--- Start of Text shown ---

# Replace and/or fix this paring knife?



## elana (Jun 18, 2019)

I don't let people touch my good knives. I have this Chefmate paring knife that I like, but I don't consider it a good kinfe. I'm not sure where I got it (could have bought it at a store or it could have come from an old roommate in college lol). Well some friends were over cooking at some point in the past 6 months and somebody must have decided to use it to open a can or something and bent the tip:

https://photos.app.goo.gl/SXbVjAYZAXRkrYGD7

I tried to use pliers to straighten it out but you can see it's still bent. Shortly after "the incident", I decided to buy a set of cheap knives from Ikea and now nobody is allowed to touch a knife that doesn't say "Ikea" on it.

I wanted to buy a better paring knife anyway, but I like the profile of this one. I like the straight edge w/ the straight angled tip, and I really like the heft in the handle. Any suggestions on similar paring knives? Budget up to $100 for a good one but prefer less. Looking only for stainless.

Also if anyone knows a way to properly fix this one, please let me know.


----------



## osakajoe (Jun 18, 2019)

To fix a bent tip you need to file/grind it off. Then resharpen your life choices, er I mean knife. 

If looking to replace, Kasumi paring knife? Probably still over the budget but only one that comes to my mind with a flat profile


----------



## Brontes (Jun 18, 2019)

The profile is not exact, though I think these paring knives tick off some the boxes. I own multiple of the 2 3/4" knives. Great for in hand paring.

https://www.thebestthings.com/knives/sabatier_nogent.htm


----------



## SeattleBen (Jun 18, 2019)

Not dead flat looking like what you had but the JKI paring knives are about as cheap as they get and I'm sure that if Jon's selling them they're good.

https://www.japaneseknifeimports.com/products/gesshin-120mm-paring-knife


----------



## elana (Jun 18, 2019)

I found the Kasumi on Amazon and it's beyond my budget. But Amazon then had this Shun in a list of similar items. Thoughts? 


https://www.amazon.com/gp/aw/d/B00QU8GL6S/ref=psdcmw_289859_t3_B000RI9OHU




osakajoe said:


> To fix a bent tip you need to file/grind it off. Then resharpen your life choices, er I mean knife.
> 
> If looking to replace, Kasumi paring knife? Probably still over the budget but only one that comes to my mind with a flat profile


----------



## GorillaGrunt (Jun 19, 2019)

Henckels makes a sheepsfoot paring knife, they call it “kudamono.” I believe there is a Miyabi version too, maybe in a better steel and thinner. Flat profile although the tip isn’t pointy. I have the Henckels and full disclosure, don’t use it at all. I’ve also seen one with exactly the blade shape of yours in an old Chicago Cutlery set or similar.


----------



## osakajoe (Jun 19, 2019)

Kudamono means fruit in Japanese, so they probably mean fruit knife


----------



## elana (Jun 19, 2019)

Someone I know pointed me to the miyabi kaizen kudamono which I was also considering, but like you said it doesn't have a pointy tip. Not a big deal, I don't think. It's VG-10 steel which is fine for me. Not sure how it compares to the Shun I listed above, which is cheaper. 

https://www.zwilling.com/us/miyabi-kaizen-3.5-inch-kudamono-paring-knife/34181-093.html



GorillaGrunt said:


> Henckels makes a sheepsfoot paring knife, they call it “kudamono.” I believe there is a Miyabi version too, maybe in a better steel and thinner. Flat profile although the tip isn’t pointy. I have the Henckels and full disclosure, don’t use it at all. I’ve also seen one with exactly the blade shape of yours in an old Chicago Cutlery set or similar.


----------



## GeneH (Aug 18, 2019)

I grind mine off when that happens. But then again that’s the hobby/obsession component of the knives I have.


----------



## Benuser (Aug 18, 2019)

Have done it only with soft carbons, but to a certain degree putting in a vice helped with bended or warped blades.


----------

--- End of Text shown ---

The tasks =
**a)** In the paring knife thread, explain why osakajoe concludes that the Henckels "kudamono" is probably a fruit knife.
**b)** According to the paring knife thread, what is elana's budget for a replacement?
**c)** Translate this sentence from the paring knife thread into Spanish: "I like the straight edge w/ the straight angled tip, and I really like the heft in the handle."

--- Start of Dataset extract ---

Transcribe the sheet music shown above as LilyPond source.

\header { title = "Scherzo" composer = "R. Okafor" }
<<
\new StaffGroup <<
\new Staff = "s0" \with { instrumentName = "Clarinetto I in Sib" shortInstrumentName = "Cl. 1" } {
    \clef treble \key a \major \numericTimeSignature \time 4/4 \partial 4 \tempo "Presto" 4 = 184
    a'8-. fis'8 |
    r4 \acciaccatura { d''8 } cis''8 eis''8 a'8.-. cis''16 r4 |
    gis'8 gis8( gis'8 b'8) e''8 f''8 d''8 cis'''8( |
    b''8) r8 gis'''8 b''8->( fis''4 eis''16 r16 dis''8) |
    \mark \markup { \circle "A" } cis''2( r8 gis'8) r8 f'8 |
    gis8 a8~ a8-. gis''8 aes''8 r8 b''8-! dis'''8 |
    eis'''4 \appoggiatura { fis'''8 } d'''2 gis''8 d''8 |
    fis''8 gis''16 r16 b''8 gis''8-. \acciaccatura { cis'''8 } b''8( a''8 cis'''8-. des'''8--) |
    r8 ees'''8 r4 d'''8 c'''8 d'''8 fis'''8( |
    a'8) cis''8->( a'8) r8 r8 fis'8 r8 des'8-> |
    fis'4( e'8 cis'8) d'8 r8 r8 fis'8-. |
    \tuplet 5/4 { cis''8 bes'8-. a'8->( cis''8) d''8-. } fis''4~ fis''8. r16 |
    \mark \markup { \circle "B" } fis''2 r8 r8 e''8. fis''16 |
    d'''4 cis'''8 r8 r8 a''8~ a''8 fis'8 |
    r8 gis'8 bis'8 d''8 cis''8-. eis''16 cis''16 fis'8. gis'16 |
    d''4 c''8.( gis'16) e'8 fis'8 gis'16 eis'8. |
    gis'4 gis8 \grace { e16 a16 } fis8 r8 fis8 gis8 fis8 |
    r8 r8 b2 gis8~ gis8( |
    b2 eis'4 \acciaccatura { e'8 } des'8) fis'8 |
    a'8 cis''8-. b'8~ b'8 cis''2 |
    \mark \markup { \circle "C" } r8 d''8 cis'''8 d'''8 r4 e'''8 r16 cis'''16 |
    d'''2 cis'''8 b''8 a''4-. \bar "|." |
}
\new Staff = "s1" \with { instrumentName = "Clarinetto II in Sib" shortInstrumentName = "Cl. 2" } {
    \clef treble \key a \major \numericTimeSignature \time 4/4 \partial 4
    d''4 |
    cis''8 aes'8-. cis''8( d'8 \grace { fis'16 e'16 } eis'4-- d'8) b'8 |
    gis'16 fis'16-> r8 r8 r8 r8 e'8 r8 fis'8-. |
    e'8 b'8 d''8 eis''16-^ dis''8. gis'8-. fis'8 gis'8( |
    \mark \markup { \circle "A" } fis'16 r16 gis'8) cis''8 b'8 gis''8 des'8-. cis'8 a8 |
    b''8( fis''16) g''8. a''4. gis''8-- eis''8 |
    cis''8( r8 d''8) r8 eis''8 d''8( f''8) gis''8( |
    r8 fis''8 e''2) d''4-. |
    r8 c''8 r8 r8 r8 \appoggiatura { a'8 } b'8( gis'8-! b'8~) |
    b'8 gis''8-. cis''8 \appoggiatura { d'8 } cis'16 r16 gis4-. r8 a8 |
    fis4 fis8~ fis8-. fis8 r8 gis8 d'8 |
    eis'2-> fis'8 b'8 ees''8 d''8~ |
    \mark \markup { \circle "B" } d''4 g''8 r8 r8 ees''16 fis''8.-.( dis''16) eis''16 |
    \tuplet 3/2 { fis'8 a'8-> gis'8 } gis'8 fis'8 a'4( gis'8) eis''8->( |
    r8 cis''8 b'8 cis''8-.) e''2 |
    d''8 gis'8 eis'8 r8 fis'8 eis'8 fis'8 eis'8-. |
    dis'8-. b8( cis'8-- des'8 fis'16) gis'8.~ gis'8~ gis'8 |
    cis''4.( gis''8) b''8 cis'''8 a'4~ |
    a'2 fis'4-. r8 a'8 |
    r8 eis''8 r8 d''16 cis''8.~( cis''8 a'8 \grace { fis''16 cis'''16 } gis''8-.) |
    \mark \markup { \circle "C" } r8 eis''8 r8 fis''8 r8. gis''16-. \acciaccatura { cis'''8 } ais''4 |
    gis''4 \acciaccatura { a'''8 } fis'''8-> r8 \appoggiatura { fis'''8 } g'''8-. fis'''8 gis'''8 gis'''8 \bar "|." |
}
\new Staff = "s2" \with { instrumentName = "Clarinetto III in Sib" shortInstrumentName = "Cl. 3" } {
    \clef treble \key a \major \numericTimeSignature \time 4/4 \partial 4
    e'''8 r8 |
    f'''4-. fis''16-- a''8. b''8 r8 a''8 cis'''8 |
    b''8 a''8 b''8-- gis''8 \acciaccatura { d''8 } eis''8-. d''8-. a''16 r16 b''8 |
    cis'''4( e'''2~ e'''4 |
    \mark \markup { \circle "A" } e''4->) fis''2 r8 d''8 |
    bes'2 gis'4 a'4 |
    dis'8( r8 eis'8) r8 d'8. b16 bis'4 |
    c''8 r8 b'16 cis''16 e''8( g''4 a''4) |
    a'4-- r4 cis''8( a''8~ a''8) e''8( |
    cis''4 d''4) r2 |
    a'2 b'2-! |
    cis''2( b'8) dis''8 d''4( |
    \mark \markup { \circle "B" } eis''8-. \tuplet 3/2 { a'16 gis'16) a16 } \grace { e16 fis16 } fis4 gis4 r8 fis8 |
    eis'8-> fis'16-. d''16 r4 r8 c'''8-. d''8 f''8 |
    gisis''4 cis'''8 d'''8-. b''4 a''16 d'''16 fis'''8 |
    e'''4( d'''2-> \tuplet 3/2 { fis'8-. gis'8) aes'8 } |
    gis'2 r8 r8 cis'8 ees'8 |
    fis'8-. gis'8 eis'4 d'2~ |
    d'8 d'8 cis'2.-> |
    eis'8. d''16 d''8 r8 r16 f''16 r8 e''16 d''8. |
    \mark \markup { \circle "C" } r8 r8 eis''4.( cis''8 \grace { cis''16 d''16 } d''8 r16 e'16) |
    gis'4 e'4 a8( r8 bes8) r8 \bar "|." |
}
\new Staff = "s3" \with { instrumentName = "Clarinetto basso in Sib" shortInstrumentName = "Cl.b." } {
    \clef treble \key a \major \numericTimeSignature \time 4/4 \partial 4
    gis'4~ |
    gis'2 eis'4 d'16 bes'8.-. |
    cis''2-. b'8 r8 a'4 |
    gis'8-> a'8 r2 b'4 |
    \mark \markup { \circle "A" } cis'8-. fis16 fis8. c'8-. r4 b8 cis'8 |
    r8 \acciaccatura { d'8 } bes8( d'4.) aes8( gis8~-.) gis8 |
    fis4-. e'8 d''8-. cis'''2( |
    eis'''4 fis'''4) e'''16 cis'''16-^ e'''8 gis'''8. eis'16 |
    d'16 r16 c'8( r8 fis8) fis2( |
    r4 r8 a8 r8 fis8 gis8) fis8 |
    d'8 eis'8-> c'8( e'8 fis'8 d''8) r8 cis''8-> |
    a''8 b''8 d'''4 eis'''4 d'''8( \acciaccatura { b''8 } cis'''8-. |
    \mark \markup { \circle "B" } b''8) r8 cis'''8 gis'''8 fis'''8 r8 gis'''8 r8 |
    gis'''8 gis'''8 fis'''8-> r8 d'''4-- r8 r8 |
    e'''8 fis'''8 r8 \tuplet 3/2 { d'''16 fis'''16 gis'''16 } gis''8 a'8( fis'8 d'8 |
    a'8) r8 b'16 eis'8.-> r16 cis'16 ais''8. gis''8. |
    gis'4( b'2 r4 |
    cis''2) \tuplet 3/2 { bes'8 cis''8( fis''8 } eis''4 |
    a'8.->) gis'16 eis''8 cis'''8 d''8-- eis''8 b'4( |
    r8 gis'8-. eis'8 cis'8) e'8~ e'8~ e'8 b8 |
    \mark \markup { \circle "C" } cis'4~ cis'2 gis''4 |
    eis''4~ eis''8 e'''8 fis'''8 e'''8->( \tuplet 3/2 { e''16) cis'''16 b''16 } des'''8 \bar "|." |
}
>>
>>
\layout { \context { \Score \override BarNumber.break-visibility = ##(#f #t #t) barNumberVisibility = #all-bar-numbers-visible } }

--- End of Dataset extract ---

Solutions to the tasks =
**a)** Osakajoe points out that "kudamono," the name Henckels gives its sheepsfoot paring knife, means fruit in Japanese. For that reason, the name probably means fruit knife.

**b)** Up to $100, though she prefers to spend less.

**c)** Me gusta el filo recto con la punta recta en ángulo, y me gusta mucho el peso del mango.